··· DATA FOR PROCESSING

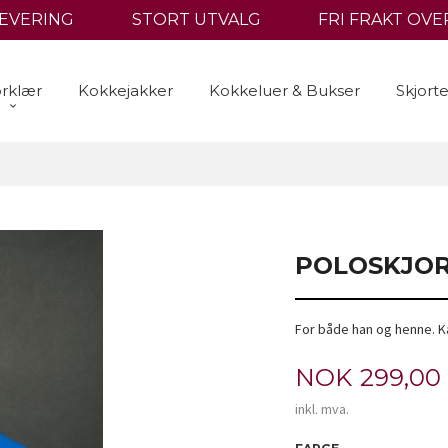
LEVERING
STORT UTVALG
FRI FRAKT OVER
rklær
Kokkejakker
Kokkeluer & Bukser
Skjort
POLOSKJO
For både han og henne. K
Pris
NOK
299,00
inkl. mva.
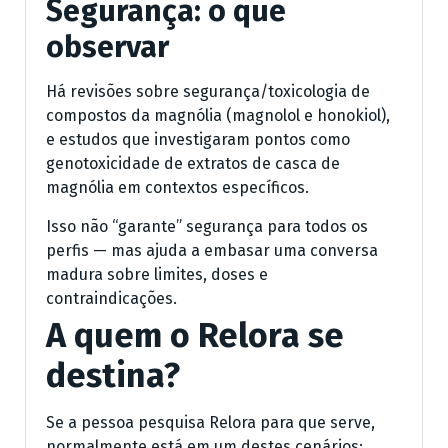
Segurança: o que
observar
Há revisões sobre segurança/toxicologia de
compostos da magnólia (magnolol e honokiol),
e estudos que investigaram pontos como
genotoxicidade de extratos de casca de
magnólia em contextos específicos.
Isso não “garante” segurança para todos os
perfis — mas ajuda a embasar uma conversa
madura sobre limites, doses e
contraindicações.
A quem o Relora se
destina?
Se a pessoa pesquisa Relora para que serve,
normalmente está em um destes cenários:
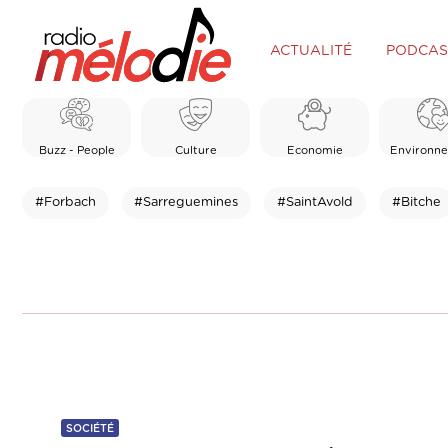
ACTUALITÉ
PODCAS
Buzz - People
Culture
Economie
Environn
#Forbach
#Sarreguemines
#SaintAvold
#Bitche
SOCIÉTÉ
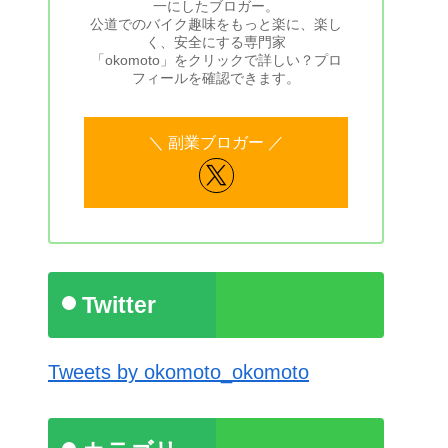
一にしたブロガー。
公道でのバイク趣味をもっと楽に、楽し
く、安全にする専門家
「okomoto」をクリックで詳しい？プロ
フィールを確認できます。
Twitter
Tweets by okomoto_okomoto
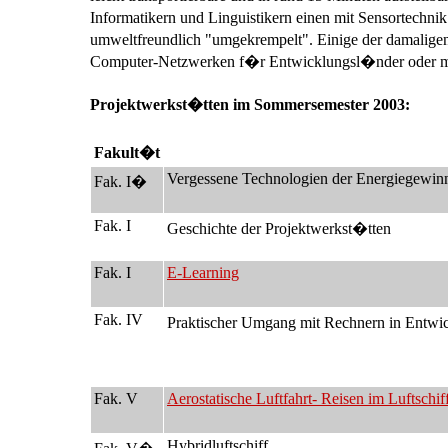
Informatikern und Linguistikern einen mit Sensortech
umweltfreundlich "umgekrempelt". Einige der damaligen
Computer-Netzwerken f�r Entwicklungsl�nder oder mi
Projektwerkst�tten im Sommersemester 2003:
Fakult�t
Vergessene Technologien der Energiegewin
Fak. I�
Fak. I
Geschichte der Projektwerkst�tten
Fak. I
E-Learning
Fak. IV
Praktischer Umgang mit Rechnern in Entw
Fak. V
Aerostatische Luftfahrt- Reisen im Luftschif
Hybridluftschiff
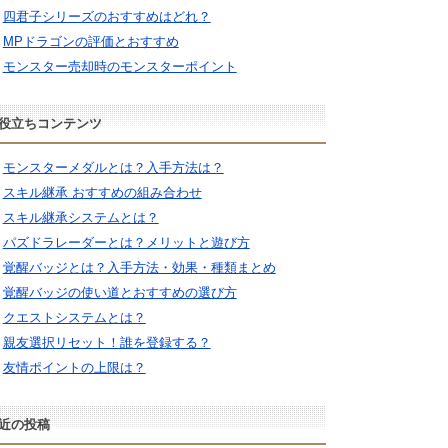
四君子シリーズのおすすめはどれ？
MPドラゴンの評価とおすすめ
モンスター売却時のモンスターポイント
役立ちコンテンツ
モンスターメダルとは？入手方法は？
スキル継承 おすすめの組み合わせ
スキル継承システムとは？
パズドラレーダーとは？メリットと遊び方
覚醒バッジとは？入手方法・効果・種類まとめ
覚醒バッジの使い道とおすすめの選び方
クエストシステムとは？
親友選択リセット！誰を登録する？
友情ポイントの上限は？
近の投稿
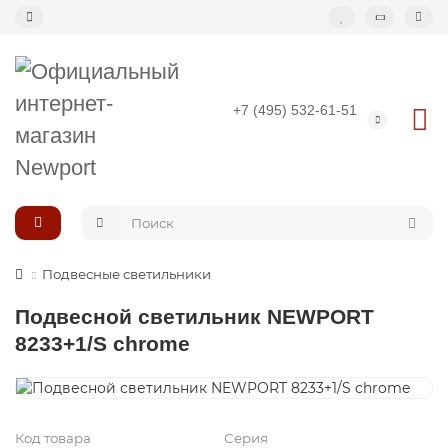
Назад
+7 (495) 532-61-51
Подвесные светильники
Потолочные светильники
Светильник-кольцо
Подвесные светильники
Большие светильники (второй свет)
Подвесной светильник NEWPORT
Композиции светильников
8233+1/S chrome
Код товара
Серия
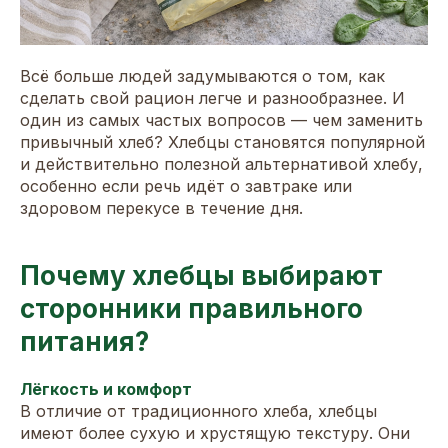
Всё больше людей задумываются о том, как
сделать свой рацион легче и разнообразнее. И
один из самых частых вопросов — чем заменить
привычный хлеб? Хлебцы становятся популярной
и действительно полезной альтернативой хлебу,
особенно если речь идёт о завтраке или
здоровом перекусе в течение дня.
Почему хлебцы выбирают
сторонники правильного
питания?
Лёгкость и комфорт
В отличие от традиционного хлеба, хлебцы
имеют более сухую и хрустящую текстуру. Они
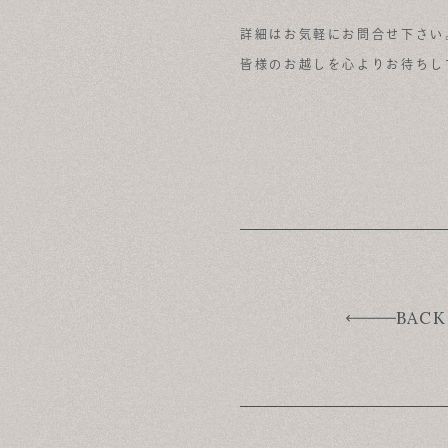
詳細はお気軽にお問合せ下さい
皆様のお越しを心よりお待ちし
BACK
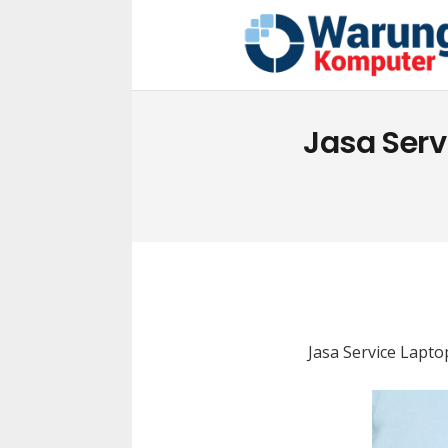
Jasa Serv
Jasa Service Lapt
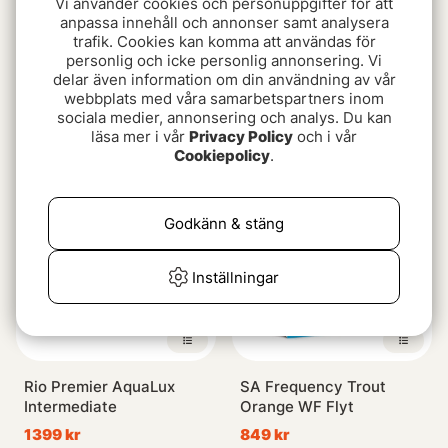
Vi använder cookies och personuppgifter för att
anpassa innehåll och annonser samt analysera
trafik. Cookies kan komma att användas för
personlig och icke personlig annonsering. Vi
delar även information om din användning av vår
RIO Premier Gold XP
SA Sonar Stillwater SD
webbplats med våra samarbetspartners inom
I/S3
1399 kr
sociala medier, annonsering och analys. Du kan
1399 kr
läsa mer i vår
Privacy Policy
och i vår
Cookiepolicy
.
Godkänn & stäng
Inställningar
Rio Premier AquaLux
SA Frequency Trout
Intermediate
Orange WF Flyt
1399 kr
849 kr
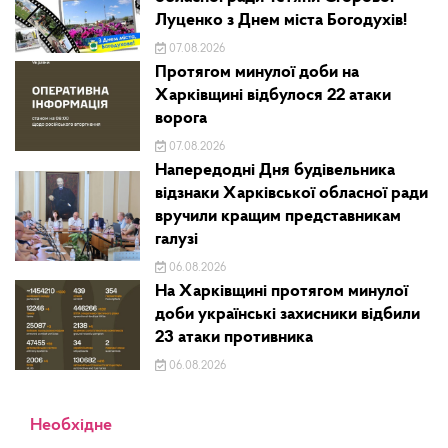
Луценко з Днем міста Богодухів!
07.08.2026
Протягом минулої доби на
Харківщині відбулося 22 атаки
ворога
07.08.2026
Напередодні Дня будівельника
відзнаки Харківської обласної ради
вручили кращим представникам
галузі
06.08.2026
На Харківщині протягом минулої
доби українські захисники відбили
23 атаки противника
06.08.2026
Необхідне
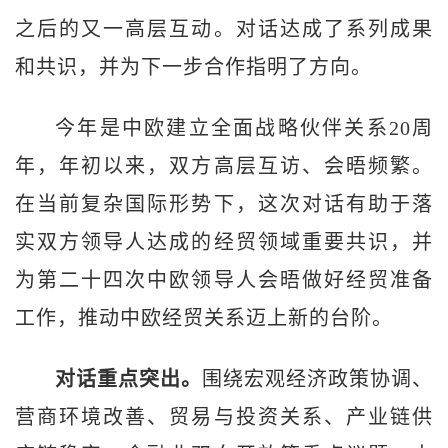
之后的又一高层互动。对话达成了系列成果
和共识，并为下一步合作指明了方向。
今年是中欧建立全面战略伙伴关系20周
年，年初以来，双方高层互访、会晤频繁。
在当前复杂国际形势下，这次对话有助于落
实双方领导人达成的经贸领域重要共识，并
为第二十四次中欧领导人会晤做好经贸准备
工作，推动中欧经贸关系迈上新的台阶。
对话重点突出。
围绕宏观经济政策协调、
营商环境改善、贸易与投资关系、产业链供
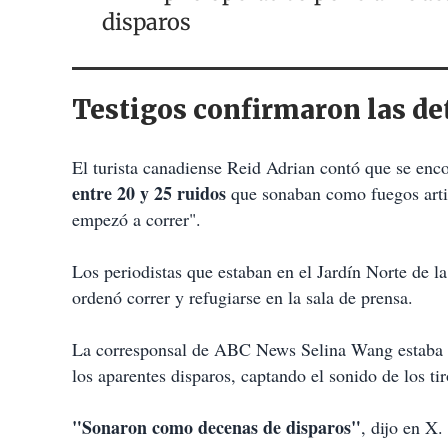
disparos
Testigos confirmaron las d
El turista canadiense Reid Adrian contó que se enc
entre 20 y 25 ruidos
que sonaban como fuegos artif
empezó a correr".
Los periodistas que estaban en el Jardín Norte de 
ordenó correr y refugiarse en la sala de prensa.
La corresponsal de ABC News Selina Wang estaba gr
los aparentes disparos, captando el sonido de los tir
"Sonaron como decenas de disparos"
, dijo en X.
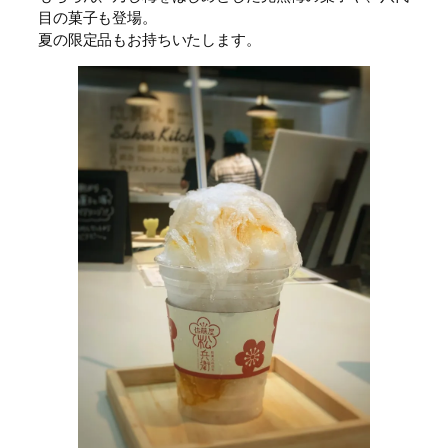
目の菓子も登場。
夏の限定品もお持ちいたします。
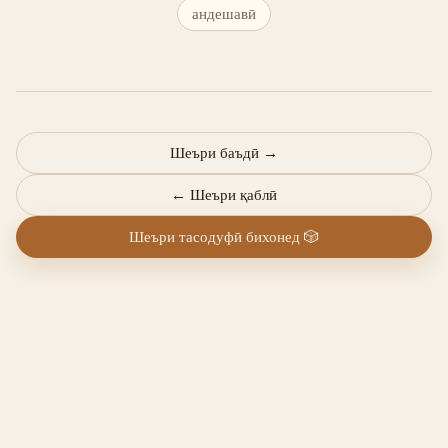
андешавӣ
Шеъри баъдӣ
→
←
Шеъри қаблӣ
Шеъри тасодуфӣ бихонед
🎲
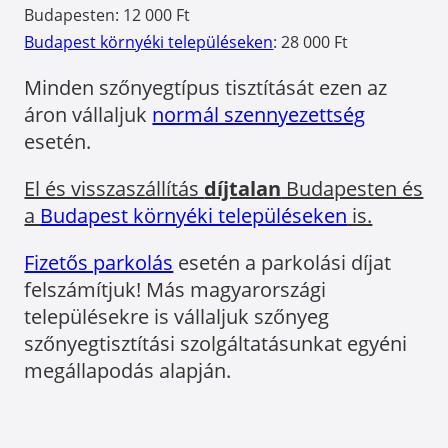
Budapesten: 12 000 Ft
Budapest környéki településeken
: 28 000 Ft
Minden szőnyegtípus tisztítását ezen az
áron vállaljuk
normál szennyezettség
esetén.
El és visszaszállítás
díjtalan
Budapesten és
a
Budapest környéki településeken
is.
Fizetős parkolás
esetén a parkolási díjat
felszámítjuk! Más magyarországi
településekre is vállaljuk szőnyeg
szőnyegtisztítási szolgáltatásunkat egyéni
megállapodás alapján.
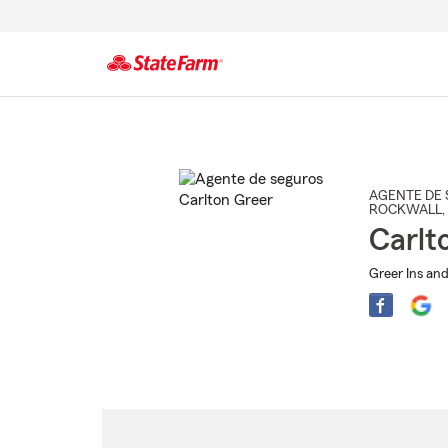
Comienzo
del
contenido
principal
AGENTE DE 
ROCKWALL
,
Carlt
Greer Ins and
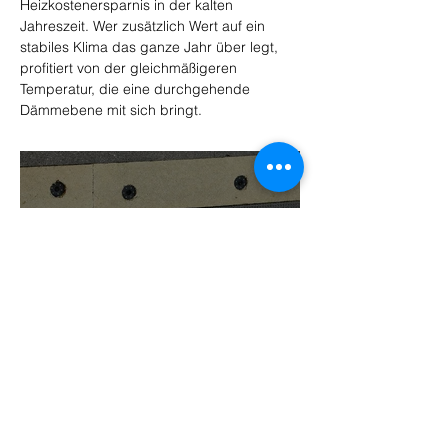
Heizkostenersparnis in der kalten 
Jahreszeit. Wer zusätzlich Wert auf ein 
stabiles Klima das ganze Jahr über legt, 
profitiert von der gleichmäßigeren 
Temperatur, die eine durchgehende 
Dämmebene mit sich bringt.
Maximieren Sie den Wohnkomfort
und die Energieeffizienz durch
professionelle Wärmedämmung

······

▶ _PROBLEM TO WORK ON_
The material above holds pictures; copy everything else in it exactly.

▶ _COMPLETED TASK_
LEVERING
STORT UTVALG
FRI FRAKT OVER
rklær
Kokkejakker
Kokkeluer & Bukser
Skjort
POLOSKJO
For både han og henne. K
Pris
NOK
299,00
inkl. mva.
Segurança: o que
observar
Há revisões sobre segurança/toxicologia de
compostos da magnólia (magnolol e honokiol),
e estudos que investigaram pontos como
genotoxicidade de extratos de casca de
magnólia em contextos específicos.
Isso não “garante” segurança para todos os
perfis — mas ajuda a embasar uma conversa
madura sobre limites, doses e
contraindicações.
A quem o Relora se
destina?
Se a pessoa pesquisa Relora para que serve,
normalmente está em um destes cenários:
ACTUALITÉ
PODCAS
Buzz - People
Culture
Economie
Environn
#Forbach
#Sarreguemines
#SaintAvold
#Bitche
SOCIÉTÉ
一にしたブロガー。
公道でのバイク趣味をもっと楽に、楽し
く、安全にする専門家
「okomoto」をクリックで詳しい？プロ
フィールを確認できます。
Twitter
Tweets by okomoto_okomoto
Informatikern und Linguistikern einen mit Sensortech
umweltfreundlich "umgekrempelt". Einige der damaligen
Computer-Netzwerken f�r Entwicklungsl�nder oder mi
Projektwerkst�tten im Sommersemester 2003:
Fakult�t
Vergessene Technologien der Energiegewin
Fak. I�
Fak. I
Geschichte der Projektwerkst�tten
Fak. I
E-Learning
Fak. IV
Praktischer Umgang mit Rechnern in Entw
Fak. V
Aerostatische Luftfahrt- Reisen im Luftschif
Hybridluftschiff
四君子シリーズのおすすめはどれ？
MPドラゴンの評価とおすすめ
モンスター売却時のモンスターポイント
役立ちコンテンツ
モンスターメダルとは？入手方法は？
スキル継承 おすすめの組み合わせ
スキル継承システムとは？
パズドラレーダーとは？メリットと遊び方
覚醒バッジとは？入手方法・効果・種類まとめ
覚醒バッジの使い道とおすすめの選び方
クエストシステムとは？
親友選択リセット！誰を登録する？
友情ポイントの上限は？
近の投稿
Назад
+7 (495) 532-61-51
Подвесные светильники
Потолочные светильники
Светильник-кольцо
Подвесные светильники
Большие светильники (второй свет)
Подвесной светильник NEWPORT
Композиции светильников
8233+1/S chrome
Код товара
Серия
Всё больше людей задумываются о том, как
сделать свой рацион легче и разнообразнее. И
один из самых частых вопросов — чем заменить
привычный хлеб? Хлебцы становятся популярной
и действительно полезной альтернативой хлебу,
особенно если речь идёт о завтраке или
здоровом перекусе в течение дня.
Почему хлебцы выбирают
сторонники правильного
питания?
Лёгкость и комфорт
В отличие от традиционного хлеба, хлебцы
имеют более сухую и хрустящую текстуру. Они
詳細はお気軽にお問合せ下さい
皆様のお越しを心よりお待ちし
BACK
Jasa Serv
Jasa Service Lapt
Vi använder cookies och personuppgifter för att
anpassa innehåll och annonser samt analysera
trafik. Cookies kan komma att användas för
personlig och icke personlig annonsering. Vi
delar även information om din användning av vår
RIO Premier Gold XP
SA Sonar Stillwater SD
webbplats med våra samarbetspartners inom
I/S3
1399 kr
sociala medier, annonsering och analys. Du kan
1399 kr
läsa mer i vår
Privacy Policy
och i vår
Cookiepolicy
.
Godkänn & stäng
Inställningar
Rio Premier AquaLux
SA Frequency Trout
Intermediate
Orange WF Flyt
1399 kr
849 kr
Луценко з Днем міста Богодухів!
07.08.2026
Протягом минулої доби на
Харківщині відбулося 22 атаки
ворога
07.08.2026
Напередодні Дня будівельника
відзнаки Харківської обласної ради
вручили кращим представникам
галузі
06.08.2026
На Харківщині протягом минулої
доби українські захисники відбили
23 атаки противника
06.08.2026
Необхідне
之后的又一高层互动。对话达成了系列成果
和共识，并为下一步合作指明了方向。
今年是中欧建立全面战略伙伴关系20周
年，年初以来，双方高层互访、会晤频繁。
在当前复杂国际形势下，这次对话有助于落
实双方领导人达成的经贸领域重要共识，并
为第二十四次中欧领导人会晤做好经贸准备
工作，推动中欧经贸关系迈上新的台阶。
对话重点突出。
围绕宏观经济政策协调、
营商环境改善、贸易与投资关系、产业链供
disparos
Testigos confirmaron las d
El turista canadiense Reid Adrian contó que se enc
entre 20 y 25 ruidos
que sonaban como fuegos artif
empezó a correr".
Los periodistas que estaban en el Jardín Norte de 
ordenó correr y refugiarse en la sala de prensa.
La corresponsal de ABC News Selina Wang estaba gr
los aparentes disparos, captando el sonido de los tir
"Sonaron como decenas de disparos"
, dijo en X.
目の菓子も登場。
夏の限定品もお持ちいたします。
андешавӣ
Шеъри баъдӣ
→
←
Шеъри қаблӣ
Шеъри тасодуфӣ бихонед
🎲
Budapesten: 12 000 Ft
Budapest környéki településeken
: 28 000 Ft
Minden szőnyegtípus tisztítását ezen az
áron vállaljuk
normál szennyezettség
esetén.
El és visszaszállítás
díjtalan
Budapesten és
a
Budapest környéki településeken
is.
Fizetős parkolás
esetén a parkolási díjat
felszámítjuk! Más magyarországi
településekre is vállaljuk szőnyeg
szőnyegtisztítási szolgáltatásunkat egyéni
megállapodás alapján.
Comienzo
del
contenido
principal
AGENTE DE 
ROCKWALL
,
Carlt
Greer Ins and
Heizkostenersparnis in der kalten 
Jahreszeit. Wer zusätzlich Wert auf ein 
stabiles Klima das ganze Jahr über legt, 
profitiert von der gleichmäßigeren 
Temperatur, die eine durchgehende 
Dämmebene mit sich bringt.
Maximieren Sie den Wohnkomfort
und die Energieeffizienz durch
professionelle Wärmedämmung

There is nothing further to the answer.